**Directive**
Reproduce verbatim the text of the rows below, from the line containing "gallate), which is" through the line containing "Green is an", with both of those lines included.

**Excerpted data**
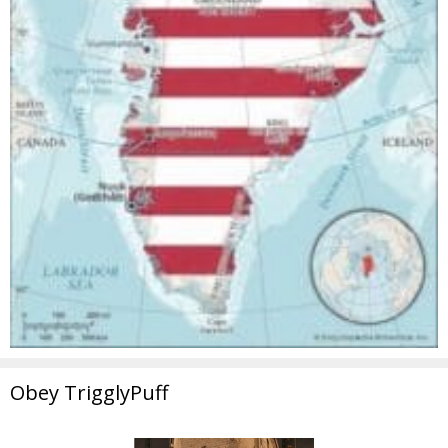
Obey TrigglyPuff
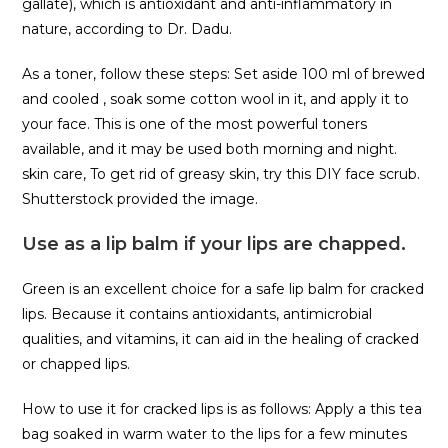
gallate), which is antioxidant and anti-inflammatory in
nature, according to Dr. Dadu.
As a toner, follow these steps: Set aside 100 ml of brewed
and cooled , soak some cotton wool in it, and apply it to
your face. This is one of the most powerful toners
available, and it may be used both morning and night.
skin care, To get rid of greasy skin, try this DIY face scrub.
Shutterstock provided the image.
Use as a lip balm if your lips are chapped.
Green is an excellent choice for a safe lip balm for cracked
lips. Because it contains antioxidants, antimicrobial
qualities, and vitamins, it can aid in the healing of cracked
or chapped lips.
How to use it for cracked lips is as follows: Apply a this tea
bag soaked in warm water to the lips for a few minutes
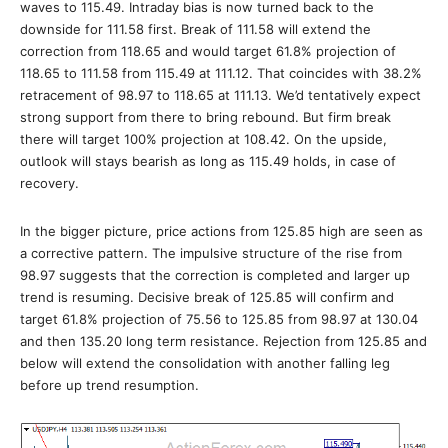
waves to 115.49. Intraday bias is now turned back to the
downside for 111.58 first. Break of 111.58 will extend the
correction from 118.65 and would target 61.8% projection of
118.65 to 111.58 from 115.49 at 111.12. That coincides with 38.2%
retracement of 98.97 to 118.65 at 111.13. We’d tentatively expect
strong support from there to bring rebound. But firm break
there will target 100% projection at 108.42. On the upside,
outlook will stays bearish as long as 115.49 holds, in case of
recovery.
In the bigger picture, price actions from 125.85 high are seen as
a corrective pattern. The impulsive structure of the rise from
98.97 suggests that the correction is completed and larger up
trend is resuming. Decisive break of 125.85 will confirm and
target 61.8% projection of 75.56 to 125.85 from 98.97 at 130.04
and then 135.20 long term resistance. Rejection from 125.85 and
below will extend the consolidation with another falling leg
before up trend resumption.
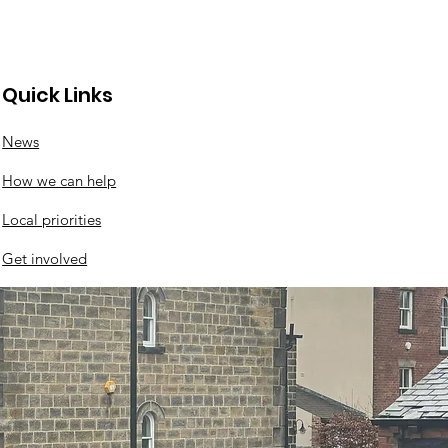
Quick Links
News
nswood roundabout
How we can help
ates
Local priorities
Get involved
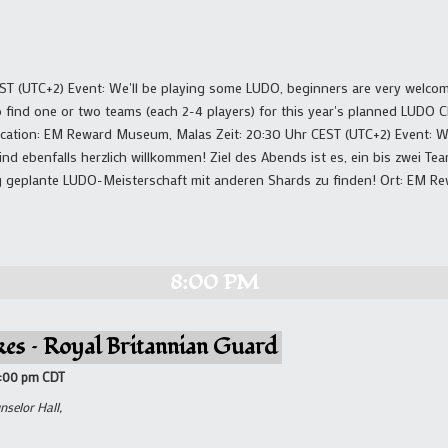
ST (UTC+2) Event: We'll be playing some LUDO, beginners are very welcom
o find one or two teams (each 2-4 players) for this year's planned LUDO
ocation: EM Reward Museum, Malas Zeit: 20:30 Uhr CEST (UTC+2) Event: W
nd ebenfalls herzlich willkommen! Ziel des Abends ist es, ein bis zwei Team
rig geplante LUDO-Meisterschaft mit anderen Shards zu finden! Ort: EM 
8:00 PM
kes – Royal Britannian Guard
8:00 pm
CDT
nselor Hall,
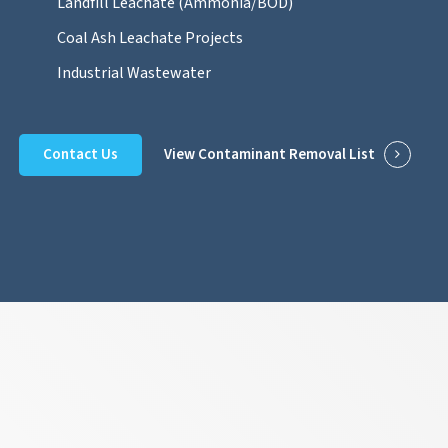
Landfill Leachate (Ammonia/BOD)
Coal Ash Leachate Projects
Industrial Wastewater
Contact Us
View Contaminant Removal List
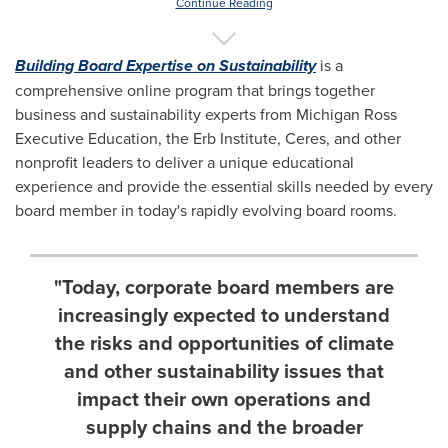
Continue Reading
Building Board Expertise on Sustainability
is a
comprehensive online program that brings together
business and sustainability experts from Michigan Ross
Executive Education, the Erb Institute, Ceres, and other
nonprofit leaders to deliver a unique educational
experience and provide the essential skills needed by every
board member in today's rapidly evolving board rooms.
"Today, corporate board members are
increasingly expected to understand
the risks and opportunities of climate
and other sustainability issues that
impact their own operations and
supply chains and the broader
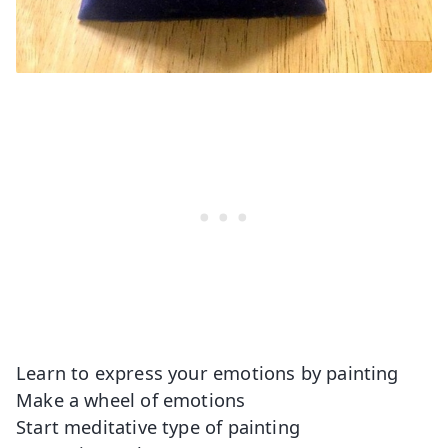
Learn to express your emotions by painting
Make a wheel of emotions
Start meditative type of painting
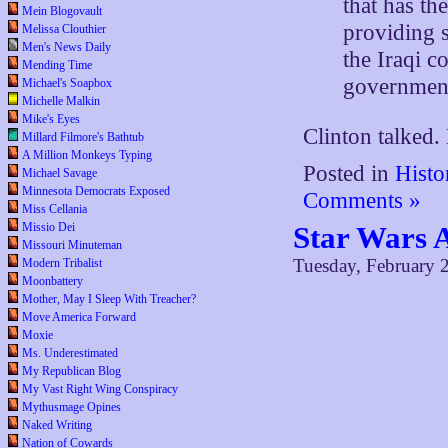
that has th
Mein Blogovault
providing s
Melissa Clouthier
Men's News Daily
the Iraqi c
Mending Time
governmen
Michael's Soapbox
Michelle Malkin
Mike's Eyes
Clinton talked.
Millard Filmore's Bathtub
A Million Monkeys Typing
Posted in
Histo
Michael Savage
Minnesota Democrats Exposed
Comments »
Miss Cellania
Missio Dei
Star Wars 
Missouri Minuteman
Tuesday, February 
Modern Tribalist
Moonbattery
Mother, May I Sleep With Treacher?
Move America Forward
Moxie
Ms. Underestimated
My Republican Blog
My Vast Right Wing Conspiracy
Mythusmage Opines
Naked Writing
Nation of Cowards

**Result of this exercise**
gallate), which is antioxidant and anti-inflammatory in
nature, according to Dr. Dadu.
As a toner, follow these steps: Set aside 100 ml of brewed
and cooled , soak some cotton wool in it, and apply it to
your face. This is one of the most powerful toners
available, and it may be used both morning and night.
skin care, To get rid of greasy skin, try this DIY face scrub.
Shutterstock provided the image.
Use as a lip balm if your lips are chapped.
Green is an excellent choice for a safe lip balm for cracked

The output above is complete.